Don't tell people what to do, says Ian Simmons.
In an age where virtually limitless quantities of information are at hand instantly to anyone holding a smartphone, the established style of hands-on science exhibit that tries to inform users about an aspect of science is becoming dated. Instead, there is potential for a new kind of hands-on exhibition grounded in the natural behaviours of science centre visitors.
People take away impressions, iconic experiences and inspiration from exhibitions, much more than facts and information. Using this, we can encourage them to develop the core skills of science without setting up barriers to participation. This is what we have attempted at the Centre for Life with our recent Curiosity Zone.
To develop this exhibition Life recognised that people construct knowledge for themselves, rather than passively absorb what’s fed to them, and they learn to learn as they learn. We also acknowledged that people need physical activities that engage the mind as well as the hands to learn; they need to talk to learn, and need the time to play with and ponder new ideas.
In taking this route we were inspired by work done at the Exploratorium in San Francisco, where their APE (Active Prolonged Engagement) project looked deeply into the nature of people’s interaction with hands-on exhibits. They produced a series of principles for improving this interaction to give users a more engaging experience that increases the time they spend interacting with exhibits.
This also chimed in with the Reggio Emilia approach to education, developed in Italy, which sees people as the protagonists of their learning, not just passive receptacles. Its practitioners believe that learning is best done in a group setting so people can share views and experiences and where they have the opportunity to make, and learn from, their mistakes.
For schools, this approach had clear connections to the English National Curriculum section on the process of science. It also takes on board the work done by researchers such as Alison Gopnik at the University of California, Berkeley, and Natasha Kirkham at Birkbeck College, London, on scientific behaviour in very young children. Another inspiration is an ongoing longitudinal study (the ASPIRES project) at King’s College London into children’s motivations and aspirations around science.
We also considered audience research from science centres across the world, such as work from Explora in Albuquerque, New Mexico about the use of partitions to enhance engagement.
Communication by appearance
Building on all these sources of inspiration we did not start with some scientific concepts we wanted people to learn. Instead, we created a list of skills and behaviours that we wanted our exhibits to encourage. They included observation, exploration, pattern recognition, experimentation, mental modelling and hypothesis making.
We also wanted the exhibits to be able to communicate what they do by their appearance, so that they could function without instruction labels. This is partly because visitors rarely read exhibit labels anyway, but also because we wanted to emphasize the fact that the inspiration for what people should do should come from the users themselves, rather than being instructions handed down from the official voice of authority. You can’t empower people by telling them what to do.

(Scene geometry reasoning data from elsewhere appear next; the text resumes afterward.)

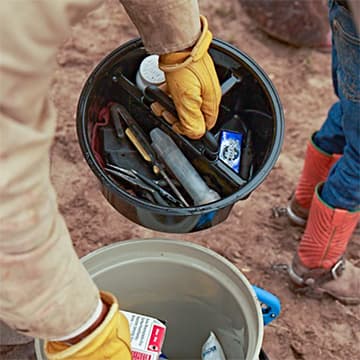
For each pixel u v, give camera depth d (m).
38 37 0.78
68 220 2.00
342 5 1.29
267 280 1.90
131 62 1.45
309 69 2.42
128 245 1.45
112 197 1.33
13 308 0.88
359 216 1.71
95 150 1.43
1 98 0.77
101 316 1.00
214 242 1.97
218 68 1.45
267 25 2.47
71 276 0.92
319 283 1.84
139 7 1.15
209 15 2.56
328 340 1.80
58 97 2.29
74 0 0.80
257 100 1.42
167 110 1.40
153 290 1.54
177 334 1.63
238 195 1.29
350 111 1.43
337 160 1.71
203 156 1.41
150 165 1.45
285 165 2.15
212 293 1.47
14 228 0.81
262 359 1.46
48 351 1.03
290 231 2.00
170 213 1.26
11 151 0.79
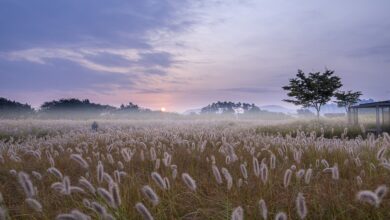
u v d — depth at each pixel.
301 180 5.00
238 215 2.40
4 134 22.42
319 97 42.16
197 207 3.89
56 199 4.50
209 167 6.21
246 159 6.86
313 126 25.23
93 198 3.99
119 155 8.05
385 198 3.75
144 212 2.59
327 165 5.39
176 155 7.64
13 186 5.62
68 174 6.20
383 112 24.00
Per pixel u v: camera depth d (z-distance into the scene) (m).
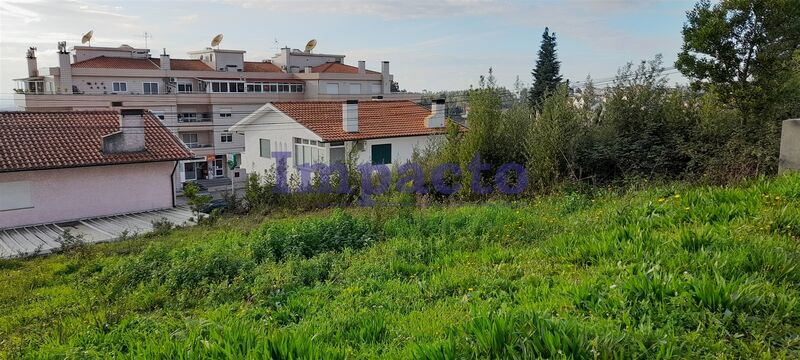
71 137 18.14
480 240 7.91
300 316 5.44
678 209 6.63
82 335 5.11
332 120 23.91
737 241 5.05
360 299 5.67
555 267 5.64
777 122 10.09
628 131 12.61
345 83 49.66
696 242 5.14
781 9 9.77
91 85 40.34
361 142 22.42
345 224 9.53
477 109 14.33
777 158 8.98
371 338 4.25
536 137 12.94
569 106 13.05
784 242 4.94
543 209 9.91
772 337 3.34
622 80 13.12
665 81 12.70
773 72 10.25
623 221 6.78
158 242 11.91
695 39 10.60
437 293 5.57
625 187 11.09
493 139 14.02
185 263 7.77
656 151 11.68
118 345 4.71
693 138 11.31
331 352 3.61
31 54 42.81
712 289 3.81
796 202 6.15
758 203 6.32
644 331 3.44
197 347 3.73
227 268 7.69
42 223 16.41
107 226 16.14
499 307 4.55
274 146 25.11
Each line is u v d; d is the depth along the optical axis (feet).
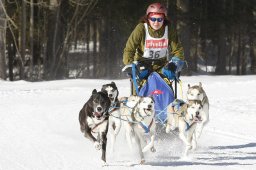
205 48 158.71
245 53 169.99
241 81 83.76
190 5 140.87
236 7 147.64
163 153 32.09
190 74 123.75
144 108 28.45
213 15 143.64
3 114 47.47
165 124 31.83
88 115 29.32
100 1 128.36
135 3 128.98
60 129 40.50
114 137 32.19
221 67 144.97
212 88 73.67
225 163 29.40
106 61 136.26
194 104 29.63
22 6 113.70
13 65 135.54
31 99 60.18
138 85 33.01
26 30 123.75
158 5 32.40
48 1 119.75
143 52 33.35
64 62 122.62
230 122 45.27
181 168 27.81
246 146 35.27
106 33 135.85
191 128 30.27
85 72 136.98
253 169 27.89
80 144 34.73
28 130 39.63
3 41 103.50
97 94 29.22
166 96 32.07
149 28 32.73
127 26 130.93
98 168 27.73
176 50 33.63
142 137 29.94
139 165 28.50
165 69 32.94
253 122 45.32
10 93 66.08
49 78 115.85
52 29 116.67
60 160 29.58
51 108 51.80
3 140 35.47
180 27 126.72
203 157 31.32
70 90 69.72
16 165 28.17
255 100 59.98
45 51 119.03
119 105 32.19
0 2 102.42
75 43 140.46
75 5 121.29
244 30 153.58
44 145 34.04
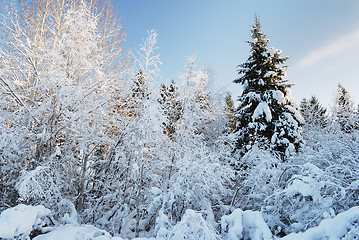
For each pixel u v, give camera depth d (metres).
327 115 13.77
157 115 5.83
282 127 9.10
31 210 3.26
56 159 5.42
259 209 5.05
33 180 4.08
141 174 5.53
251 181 5.46
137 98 6.26
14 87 5.92
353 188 3.34
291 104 10.39
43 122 5.75
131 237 5.27
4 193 5.27
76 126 5.70
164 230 3.53
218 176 5.13
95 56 6.73
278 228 3.68
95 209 5.78
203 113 8.08
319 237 2.64
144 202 6.21
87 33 6.00
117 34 8.18
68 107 5.70
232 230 3.47
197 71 7.74
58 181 5.05
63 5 7.40
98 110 6.04
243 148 7.69
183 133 7.16
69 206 4.95
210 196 5.30
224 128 10.50
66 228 3.36
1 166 5.16
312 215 3.48
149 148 6.16
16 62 6.23
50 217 3.59
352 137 5.74
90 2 7.77
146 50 6.57
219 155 5.87
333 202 3.42
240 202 5.75
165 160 6.21
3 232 2.67
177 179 4.94
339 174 4.02
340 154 4.87
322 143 5.53
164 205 4.66
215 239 3.11
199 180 4.88
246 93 10.83
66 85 5.36
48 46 6.13
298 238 2.71
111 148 6.62
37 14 7.00
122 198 6.17
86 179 6.07
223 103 10.33
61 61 5.47
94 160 6.74
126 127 5.96
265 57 10.56
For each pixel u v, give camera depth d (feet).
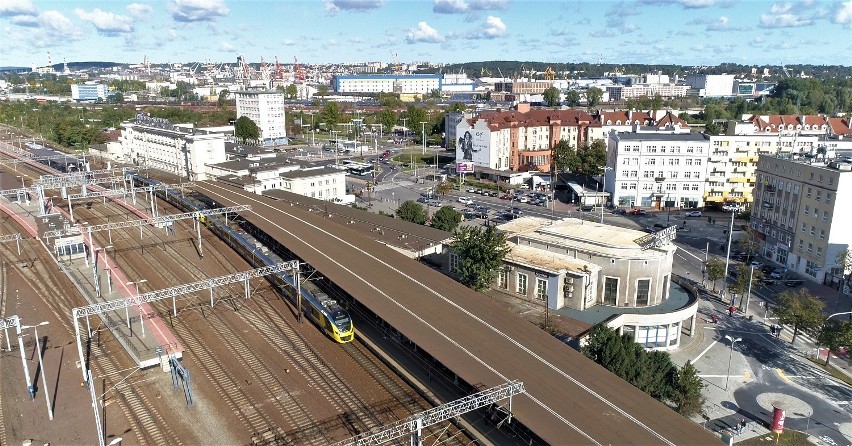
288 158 579.48
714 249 386.93
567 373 171.32
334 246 287.89
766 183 373.20
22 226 382.42
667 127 547.90
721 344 250.57
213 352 214.48
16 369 203.10
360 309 248.32
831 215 316.60
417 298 222.89
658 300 254.06
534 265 254.88
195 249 326.85
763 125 578.66
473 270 253.85
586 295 246.88
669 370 194.59
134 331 228.43
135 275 289.74
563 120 652.89
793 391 213.87
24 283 283.79
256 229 352.08
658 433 143.95
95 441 165.37
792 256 348.59
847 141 463.83
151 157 622.13
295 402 184.34
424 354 207.00
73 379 196.95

Life opened Curiosity in our Temporary exhibition space for a beta test last summer, and it has now moved to a permanent location at the entrance to the centre. Visitor behaviour and preliminary evaluations suggest that it is living up to expectations, with users routinely exploring an exhibit for 10 or even 20 minutes at a time and giving Life visitors a whole new perspective on science. As one said, ‘As a non-scientist I felt I was working parts of my brain that had remained dormant since school. It’s sort of an exhilarating feeling.’